Aprovechamos el otoño antes de que el invierno nos barra, sugiere  Benedetti.  La estación de la plenitud es también la de la mudanza, en el follaje y en los ritmos vitales. Los tonos ocres o rojizos transforman los paisajes en espectáculos fascinantes. Mantengo en la retina las preciosas arboledas castellanas o las de los hayedos de la «Fageda d’en Jordà» en esta época, pero hay muchas otras así en el norte de la península. Antes de morir, las hojas muestran su mejor color, queriendo despedirse de nada.

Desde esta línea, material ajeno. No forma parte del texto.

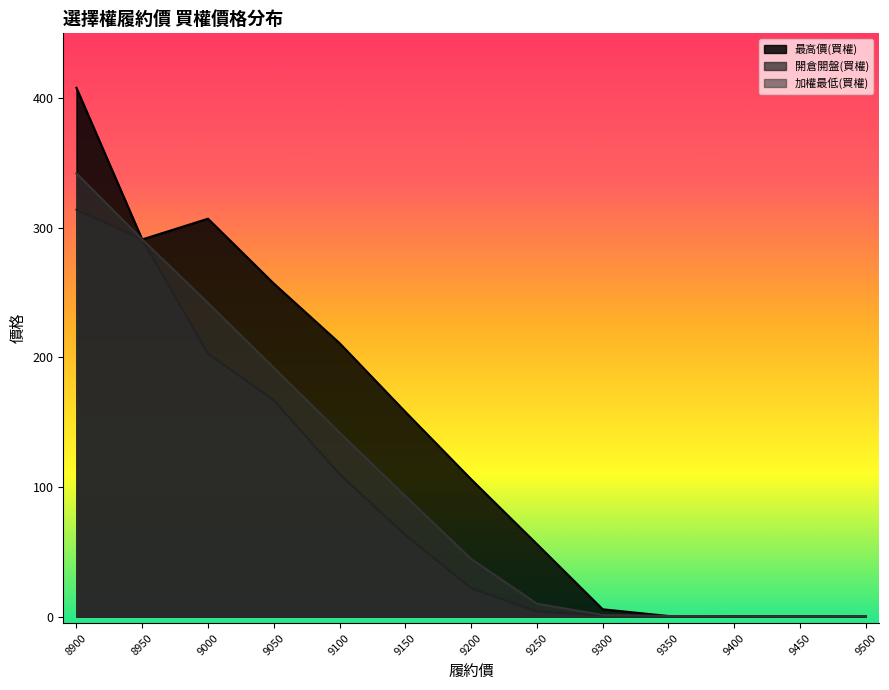

What are all the series names shown in the legend?

最高價(買權), 開倉開盤(買權), 加權最低(買權)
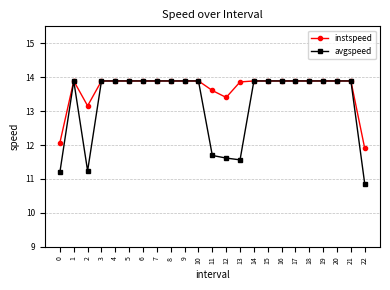

What is the sum of the instspeed values at 7 and 18?

27.8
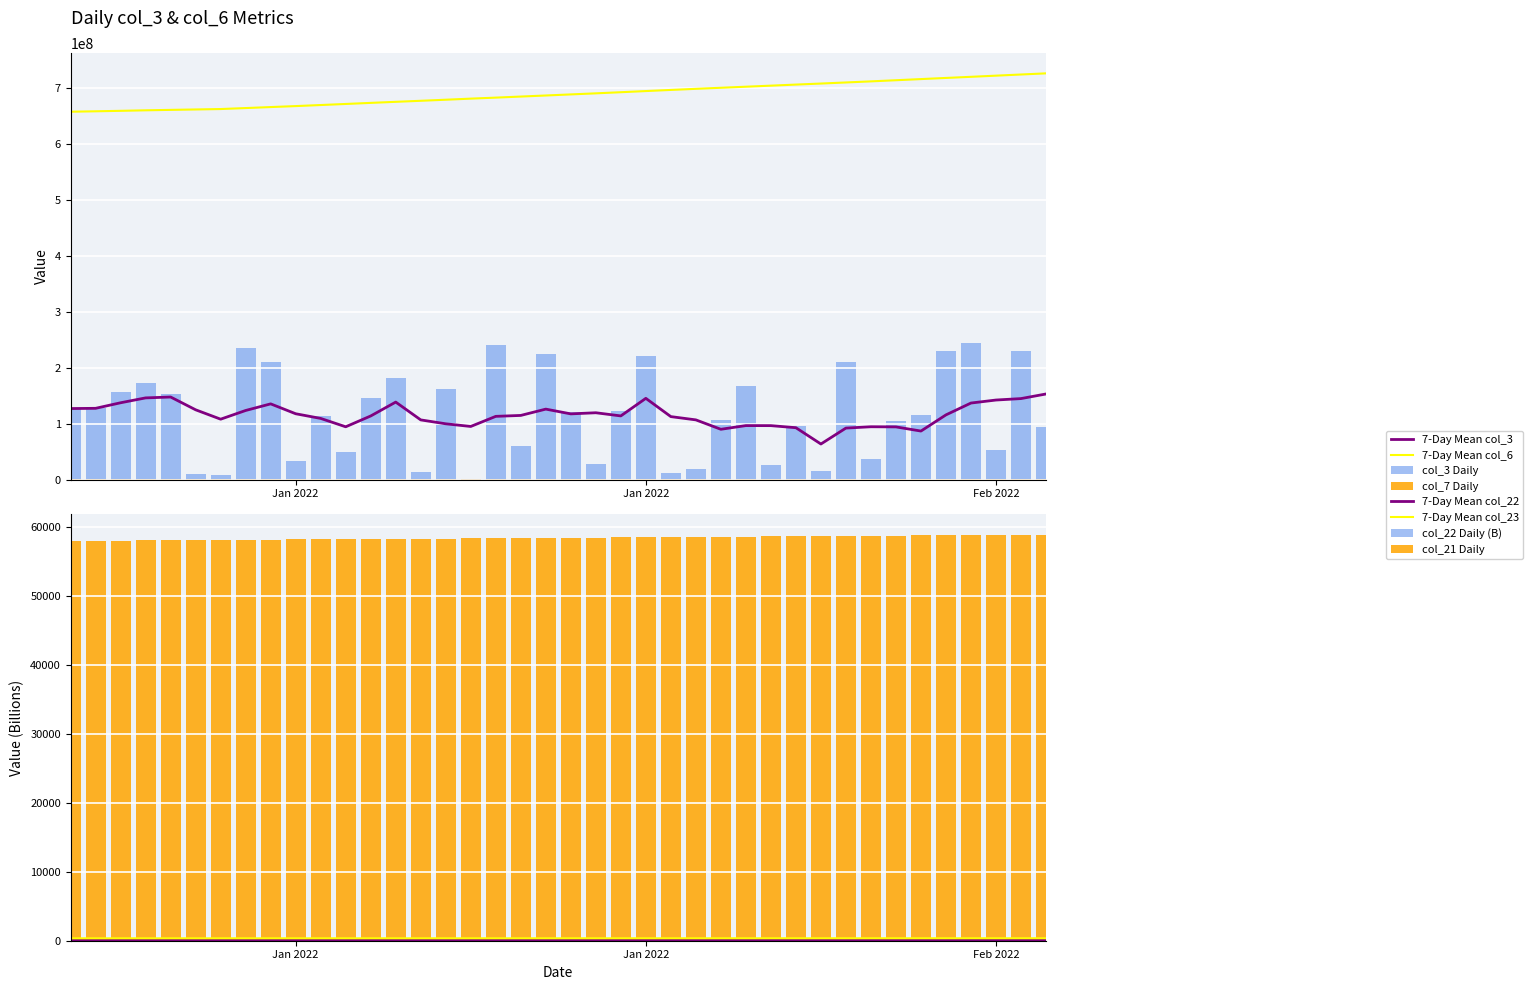

How many groups of bars are there?

40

El clima templado de la segunda hierba invita igualmente a la introspección. Es el momento de volver sobre uno mismo, de apuntar a la esencia de las cosas y contemplar la desnuda verdad que hay en ellas. Ninguna otra temporada lo permite: ni en la siguiente somos capaces de ir más allá de las inclemencias; ni en la primavera el sol cegador renuncia a deslumbrar. El verano es la verdadera antítesis del otoño: es la apariencia y el escaparate frívolo, el baile de disfraces en el que consumimos las horas exhibiendo lo que no somos. Siempre me he preguntado qué será del «chuloplaya» en estos meses con cielos de «barriga de burra».

No tener que entrar ni salir de casa a la fuerza es, sin duda, un regalo de Dios. Y poder volver a la santa rutina sin que te molesten los planes estivales, es un auténtico placer. Cuando en las series de adolescentes veo llorar a lágrima viva a sus protagonistas al finalizar agosto, me malicio que lo hacen de alegría para dejar de hacer el «canelón» y de representar personajes distintos de los que llevan dentro.